Jul 1, 2007 at 4:04 AM Post #5 of 10
there are a few parafeed tube amps that use smallish toroidal transformers for the outputs.

here is a design made up by a head-fi'er.

railroad tie looking amp

i have heard that above amp, and the output impedance mathching system is SWEET. the general PSU design is also impressive, expecically the circuit to lock the amp off if the power fails. i REGULARLY break amps in by running them 24/7 with a CD playing. if the power goes out, the cd stops (and dosnt repeat...) and the amp just sits in the on state doing nothing. nothing good comes from that.

as long as the design dosnt pump DC through them, you can use toroid's in the circuit. some of their disadvantages for the PSU can come back as an advantage in the output, namely WIDE bandwidth.
 
Jul 1, 2007 at 4:09 AM Post #6 of 10
Uh, Blue Hawaii? And, I don't need to show it's stinking tranny for it to be cool.
 
Jul 1, 2007 at 7:43 AM Post #7 of 10
Quote:

Originally Posted by Roam /img/forum/go_quote.gif
The question is "good or bad for what?", toroids & EI cores (those square ones you refer to) each have their own characteristics, advantages, and disadvantages, so as usual it comes down to what is most important for you in your given design or project.


Good info!
 
Jul 1, 2007 at 3:54 PM Post #8 of 10
Thanks for the info guys!!
icon10.gif


so the Toroids are no good for power (letting in noise), no good if there is DC components (output trans for tube amps to strip off the music signal), but can be great for AC signal transfering (signal isolation, impedance matching etc)...... Right?

How do I know if a certain toroid is good (for signal)? is there a requirement on core material? winding techniques? wire type? etc?
blink.gif
 
Jul 1, 2007 at 4:14 PM Post #9 of 10
Quote:

Originally Posted by AudioCats /img/forum/go_quote.gif
Thanks for the info guys!!
icon10.gif


so the Toroids are no good for power (letting in noise),



Nope. Roam gave the answer for that:
Quote:

Originally Posted by Roam
A toroid is more efficient, and for a given power rating it will be smaller and lighter. It will have lower magnetic leakage and throw out less electromagnetic interference.
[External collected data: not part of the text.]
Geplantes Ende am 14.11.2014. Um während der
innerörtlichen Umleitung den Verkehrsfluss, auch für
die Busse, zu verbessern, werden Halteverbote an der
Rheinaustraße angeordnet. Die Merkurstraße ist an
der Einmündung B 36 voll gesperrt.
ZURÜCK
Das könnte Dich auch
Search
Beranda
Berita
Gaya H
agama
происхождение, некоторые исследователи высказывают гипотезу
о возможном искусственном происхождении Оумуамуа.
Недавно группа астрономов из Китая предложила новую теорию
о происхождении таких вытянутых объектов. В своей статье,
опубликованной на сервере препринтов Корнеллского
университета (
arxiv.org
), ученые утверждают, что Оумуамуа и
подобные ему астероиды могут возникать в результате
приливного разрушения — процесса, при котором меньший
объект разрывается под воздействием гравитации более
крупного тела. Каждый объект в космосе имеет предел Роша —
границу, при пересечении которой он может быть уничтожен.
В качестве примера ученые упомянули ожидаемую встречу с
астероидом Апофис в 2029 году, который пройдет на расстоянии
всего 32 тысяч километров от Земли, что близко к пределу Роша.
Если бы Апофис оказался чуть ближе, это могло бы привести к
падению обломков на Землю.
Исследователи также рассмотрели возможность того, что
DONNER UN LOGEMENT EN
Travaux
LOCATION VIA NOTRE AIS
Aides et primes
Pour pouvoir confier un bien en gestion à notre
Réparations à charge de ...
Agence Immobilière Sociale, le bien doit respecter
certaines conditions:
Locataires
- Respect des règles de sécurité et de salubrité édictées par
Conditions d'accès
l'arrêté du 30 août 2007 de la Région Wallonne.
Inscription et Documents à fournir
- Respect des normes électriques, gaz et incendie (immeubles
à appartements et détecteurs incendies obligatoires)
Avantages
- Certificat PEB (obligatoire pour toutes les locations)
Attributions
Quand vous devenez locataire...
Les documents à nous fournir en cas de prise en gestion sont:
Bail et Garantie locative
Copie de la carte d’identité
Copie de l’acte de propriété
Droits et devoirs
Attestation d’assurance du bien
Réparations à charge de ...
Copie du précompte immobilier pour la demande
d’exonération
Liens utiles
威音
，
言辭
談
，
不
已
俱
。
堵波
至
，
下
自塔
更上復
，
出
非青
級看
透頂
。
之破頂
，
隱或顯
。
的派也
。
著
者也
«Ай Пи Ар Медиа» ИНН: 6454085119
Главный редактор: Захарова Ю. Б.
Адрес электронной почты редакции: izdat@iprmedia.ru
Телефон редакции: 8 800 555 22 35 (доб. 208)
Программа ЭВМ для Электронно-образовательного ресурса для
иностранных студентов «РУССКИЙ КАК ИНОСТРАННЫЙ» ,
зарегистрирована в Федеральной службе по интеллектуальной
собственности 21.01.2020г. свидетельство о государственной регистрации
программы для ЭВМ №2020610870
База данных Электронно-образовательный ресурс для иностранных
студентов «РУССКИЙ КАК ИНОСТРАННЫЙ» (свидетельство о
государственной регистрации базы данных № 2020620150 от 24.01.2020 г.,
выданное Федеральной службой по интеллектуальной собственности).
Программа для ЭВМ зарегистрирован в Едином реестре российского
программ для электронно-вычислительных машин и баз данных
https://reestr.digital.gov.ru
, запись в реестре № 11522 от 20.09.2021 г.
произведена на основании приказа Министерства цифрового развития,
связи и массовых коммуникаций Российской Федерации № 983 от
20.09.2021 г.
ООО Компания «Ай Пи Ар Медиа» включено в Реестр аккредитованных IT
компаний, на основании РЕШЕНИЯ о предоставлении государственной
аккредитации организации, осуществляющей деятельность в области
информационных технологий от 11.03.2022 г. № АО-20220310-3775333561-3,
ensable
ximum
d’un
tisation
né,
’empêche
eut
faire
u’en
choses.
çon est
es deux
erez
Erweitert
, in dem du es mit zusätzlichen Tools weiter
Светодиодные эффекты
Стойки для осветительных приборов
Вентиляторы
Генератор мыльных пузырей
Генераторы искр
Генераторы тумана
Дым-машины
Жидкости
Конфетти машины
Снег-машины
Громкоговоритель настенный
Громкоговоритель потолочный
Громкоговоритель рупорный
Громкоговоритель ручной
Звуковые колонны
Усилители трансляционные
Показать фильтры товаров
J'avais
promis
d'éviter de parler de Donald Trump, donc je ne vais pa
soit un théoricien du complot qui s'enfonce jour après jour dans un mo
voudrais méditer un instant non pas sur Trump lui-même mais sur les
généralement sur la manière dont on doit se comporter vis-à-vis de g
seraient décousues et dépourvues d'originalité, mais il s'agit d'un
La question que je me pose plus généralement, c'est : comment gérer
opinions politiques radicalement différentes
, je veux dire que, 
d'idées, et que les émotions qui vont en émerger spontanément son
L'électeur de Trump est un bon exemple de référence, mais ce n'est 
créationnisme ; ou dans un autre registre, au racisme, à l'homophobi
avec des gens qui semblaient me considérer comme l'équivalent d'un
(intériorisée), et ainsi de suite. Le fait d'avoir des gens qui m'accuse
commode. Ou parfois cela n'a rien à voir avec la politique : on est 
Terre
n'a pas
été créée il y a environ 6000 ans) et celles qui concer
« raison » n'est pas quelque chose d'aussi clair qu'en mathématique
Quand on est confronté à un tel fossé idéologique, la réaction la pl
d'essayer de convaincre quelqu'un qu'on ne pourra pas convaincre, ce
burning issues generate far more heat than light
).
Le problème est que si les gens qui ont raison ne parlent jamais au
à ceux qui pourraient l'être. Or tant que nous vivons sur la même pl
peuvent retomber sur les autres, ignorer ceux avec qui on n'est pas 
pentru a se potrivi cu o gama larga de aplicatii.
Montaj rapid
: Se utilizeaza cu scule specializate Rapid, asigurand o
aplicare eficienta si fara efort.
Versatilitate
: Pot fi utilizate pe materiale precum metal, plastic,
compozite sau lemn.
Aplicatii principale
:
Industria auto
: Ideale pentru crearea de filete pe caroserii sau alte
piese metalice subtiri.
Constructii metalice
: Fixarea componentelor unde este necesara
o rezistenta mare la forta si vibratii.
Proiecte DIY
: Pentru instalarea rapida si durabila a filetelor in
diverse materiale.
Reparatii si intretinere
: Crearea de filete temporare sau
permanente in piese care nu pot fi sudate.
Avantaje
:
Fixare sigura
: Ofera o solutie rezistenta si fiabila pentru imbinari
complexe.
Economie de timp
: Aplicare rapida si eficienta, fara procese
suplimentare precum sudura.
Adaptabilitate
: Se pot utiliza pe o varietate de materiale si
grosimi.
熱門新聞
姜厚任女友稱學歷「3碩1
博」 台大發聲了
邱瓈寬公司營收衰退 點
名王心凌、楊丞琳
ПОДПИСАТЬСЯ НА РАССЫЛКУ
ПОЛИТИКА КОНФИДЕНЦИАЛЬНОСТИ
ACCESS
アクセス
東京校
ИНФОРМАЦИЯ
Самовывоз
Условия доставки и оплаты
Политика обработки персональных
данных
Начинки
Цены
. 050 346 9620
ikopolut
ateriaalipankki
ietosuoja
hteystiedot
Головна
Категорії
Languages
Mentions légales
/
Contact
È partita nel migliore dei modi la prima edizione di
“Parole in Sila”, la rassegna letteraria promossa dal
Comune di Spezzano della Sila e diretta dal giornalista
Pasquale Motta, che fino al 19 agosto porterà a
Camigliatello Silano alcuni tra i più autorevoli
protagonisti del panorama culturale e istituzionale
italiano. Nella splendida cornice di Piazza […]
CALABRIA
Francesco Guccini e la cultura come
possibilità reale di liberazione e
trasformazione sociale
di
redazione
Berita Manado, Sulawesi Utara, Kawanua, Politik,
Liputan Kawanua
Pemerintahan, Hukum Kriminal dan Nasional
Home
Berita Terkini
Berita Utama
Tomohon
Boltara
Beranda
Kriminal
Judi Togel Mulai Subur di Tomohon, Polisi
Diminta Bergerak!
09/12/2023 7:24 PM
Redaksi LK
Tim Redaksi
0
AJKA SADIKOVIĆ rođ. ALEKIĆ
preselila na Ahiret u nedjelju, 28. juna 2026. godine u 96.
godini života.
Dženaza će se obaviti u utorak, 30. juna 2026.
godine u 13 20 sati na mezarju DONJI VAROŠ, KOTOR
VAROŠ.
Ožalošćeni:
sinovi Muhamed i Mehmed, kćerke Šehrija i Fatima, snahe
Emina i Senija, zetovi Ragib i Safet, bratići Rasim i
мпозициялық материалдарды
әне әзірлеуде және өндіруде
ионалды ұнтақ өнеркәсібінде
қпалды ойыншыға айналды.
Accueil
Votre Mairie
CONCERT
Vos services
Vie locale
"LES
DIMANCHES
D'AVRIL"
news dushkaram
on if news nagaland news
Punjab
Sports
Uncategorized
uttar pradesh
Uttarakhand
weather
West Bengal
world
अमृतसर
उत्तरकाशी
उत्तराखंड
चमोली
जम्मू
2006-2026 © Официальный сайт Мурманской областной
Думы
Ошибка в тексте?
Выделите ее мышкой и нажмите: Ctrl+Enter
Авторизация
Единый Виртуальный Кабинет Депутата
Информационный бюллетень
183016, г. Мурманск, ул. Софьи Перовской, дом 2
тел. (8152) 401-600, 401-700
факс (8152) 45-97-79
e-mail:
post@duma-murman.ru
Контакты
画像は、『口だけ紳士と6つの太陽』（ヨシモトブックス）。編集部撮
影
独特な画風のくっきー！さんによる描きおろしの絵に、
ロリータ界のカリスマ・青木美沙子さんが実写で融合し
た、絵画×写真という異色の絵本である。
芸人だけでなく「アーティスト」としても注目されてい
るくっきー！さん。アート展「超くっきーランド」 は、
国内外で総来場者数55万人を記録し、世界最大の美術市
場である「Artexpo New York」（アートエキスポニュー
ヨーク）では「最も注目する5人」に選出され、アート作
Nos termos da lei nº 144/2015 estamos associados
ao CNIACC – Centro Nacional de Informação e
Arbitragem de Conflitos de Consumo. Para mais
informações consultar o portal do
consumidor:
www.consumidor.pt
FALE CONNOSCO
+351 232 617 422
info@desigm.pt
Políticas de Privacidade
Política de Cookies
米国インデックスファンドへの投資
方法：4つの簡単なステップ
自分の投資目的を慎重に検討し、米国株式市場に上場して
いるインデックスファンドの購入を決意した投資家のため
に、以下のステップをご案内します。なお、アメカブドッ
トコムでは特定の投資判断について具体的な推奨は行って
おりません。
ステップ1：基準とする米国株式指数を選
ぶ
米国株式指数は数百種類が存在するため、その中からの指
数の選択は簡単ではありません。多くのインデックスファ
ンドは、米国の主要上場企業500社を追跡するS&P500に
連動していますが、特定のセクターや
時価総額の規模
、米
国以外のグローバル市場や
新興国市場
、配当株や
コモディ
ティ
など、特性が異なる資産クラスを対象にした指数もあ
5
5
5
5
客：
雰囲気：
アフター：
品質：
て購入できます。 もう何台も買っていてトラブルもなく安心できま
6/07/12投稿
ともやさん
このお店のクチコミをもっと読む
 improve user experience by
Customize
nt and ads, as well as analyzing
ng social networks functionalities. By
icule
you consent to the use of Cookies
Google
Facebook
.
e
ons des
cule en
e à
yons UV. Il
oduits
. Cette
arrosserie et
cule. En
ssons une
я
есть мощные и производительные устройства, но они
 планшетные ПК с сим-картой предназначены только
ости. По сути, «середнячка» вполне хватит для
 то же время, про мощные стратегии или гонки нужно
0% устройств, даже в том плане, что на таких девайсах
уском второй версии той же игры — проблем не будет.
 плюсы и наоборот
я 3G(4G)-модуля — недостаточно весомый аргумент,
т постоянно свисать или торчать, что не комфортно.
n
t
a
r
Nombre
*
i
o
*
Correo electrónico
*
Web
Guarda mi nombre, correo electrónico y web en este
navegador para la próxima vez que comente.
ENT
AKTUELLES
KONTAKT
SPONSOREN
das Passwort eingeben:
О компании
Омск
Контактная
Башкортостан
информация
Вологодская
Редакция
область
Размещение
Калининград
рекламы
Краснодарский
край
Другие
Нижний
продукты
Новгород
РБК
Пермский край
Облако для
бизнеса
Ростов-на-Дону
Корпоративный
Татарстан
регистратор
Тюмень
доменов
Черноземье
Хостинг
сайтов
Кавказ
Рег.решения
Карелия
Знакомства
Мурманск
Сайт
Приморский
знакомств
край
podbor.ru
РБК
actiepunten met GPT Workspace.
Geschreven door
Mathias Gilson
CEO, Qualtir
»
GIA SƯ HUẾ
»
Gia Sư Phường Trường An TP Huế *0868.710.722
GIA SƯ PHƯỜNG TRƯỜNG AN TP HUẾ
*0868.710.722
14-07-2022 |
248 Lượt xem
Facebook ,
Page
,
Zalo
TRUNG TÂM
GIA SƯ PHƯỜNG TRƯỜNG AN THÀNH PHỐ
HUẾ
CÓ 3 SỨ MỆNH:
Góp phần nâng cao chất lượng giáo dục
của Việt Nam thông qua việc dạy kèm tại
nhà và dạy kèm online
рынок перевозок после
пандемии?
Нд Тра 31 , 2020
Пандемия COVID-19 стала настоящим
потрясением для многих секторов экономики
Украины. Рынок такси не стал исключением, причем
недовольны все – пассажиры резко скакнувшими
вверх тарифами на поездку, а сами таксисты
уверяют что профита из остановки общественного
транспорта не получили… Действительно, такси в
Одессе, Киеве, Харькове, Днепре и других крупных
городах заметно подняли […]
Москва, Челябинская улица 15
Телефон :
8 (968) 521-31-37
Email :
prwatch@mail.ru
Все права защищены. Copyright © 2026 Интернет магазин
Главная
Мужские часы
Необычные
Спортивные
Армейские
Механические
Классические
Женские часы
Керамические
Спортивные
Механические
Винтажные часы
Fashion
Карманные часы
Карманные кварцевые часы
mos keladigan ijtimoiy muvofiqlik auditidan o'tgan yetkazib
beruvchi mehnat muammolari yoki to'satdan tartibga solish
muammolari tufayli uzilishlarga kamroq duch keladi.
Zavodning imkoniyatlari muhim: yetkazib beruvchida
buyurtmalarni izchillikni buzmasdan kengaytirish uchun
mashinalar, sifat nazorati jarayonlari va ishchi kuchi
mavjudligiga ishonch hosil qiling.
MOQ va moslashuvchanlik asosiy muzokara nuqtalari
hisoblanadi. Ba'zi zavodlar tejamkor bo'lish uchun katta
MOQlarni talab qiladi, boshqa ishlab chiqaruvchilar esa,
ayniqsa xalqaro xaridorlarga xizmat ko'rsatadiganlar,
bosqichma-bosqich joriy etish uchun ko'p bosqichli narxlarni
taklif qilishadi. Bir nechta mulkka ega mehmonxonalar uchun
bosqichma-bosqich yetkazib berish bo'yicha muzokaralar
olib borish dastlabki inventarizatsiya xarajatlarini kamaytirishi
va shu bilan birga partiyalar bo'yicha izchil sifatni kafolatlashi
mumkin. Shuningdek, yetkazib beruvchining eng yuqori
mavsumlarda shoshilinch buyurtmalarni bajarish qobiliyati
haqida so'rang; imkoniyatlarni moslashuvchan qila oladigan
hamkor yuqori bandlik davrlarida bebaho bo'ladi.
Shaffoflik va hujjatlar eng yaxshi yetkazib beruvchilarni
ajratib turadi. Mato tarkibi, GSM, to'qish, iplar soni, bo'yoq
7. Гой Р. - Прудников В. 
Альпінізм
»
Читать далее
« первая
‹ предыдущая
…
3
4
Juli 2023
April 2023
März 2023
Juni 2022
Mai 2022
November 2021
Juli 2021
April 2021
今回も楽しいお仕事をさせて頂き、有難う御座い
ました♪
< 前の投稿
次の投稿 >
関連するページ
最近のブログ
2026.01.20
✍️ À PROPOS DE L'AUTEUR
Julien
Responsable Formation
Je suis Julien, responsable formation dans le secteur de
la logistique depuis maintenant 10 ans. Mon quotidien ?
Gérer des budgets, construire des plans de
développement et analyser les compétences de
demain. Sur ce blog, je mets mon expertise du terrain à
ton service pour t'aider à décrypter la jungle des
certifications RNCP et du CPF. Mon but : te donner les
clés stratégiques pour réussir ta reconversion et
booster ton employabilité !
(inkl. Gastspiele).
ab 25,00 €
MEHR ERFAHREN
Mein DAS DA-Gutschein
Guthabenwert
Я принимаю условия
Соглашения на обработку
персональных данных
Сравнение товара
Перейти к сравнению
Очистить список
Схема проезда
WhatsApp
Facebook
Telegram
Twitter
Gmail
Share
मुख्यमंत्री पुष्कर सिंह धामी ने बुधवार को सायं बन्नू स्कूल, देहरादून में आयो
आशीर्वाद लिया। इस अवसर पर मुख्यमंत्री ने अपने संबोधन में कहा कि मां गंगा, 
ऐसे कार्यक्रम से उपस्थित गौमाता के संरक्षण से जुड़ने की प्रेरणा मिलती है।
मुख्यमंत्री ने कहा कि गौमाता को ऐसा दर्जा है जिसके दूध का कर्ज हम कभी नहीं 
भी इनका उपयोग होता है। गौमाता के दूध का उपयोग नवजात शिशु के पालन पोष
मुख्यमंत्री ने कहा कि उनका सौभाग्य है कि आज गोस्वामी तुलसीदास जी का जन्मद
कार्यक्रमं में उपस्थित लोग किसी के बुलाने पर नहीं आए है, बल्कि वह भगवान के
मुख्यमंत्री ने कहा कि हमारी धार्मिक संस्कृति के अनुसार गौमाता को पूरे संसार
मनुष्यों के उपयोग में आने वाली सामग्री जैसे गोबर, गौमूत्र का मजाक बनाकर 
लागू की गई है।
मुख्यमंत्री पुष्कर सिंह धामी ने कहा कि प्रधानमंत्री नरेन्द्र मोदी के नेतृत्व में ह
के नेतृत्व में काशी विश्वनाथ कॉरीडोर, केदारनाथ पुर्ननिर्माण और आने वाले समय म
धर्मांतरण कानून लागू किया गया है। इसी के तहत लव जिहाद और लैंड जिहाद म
A Toroid is pretty much the only alternative for a quiet power supply with what we do - if it is located anywhere within proximity of the amplifier circuit, as in the same box.

That said, Amb's quote is true, too:
Quote:

Originally Posted by amb /img/forum/go_quote.gif
Oh oh... Pandora's box open alert.
evil_smiley.gif



This discussion is very similar to the "Are Black Gates really that good?" They cost more, etc. Ultimately, add a foot or two distance from the amplifier circuit and toroids lose their advantage. They are perhaps more stable than a typical split bobbin, but with the regulator circuits we use around here, that's probably not an advantage many of us would see. IHMO, YMMV X10
 
Jul 1, 2007 at 5:07 PM Post #10 of 10
The most important difference only really matters when you can see it.
torroid because it looks cool
square if yours is bigger

And just why are you afraid of Pandora?
smily_headphones1.gif


Seriously, it's all about boring engineering tradeoffs between cost, size, complexity, and, of course, good looks.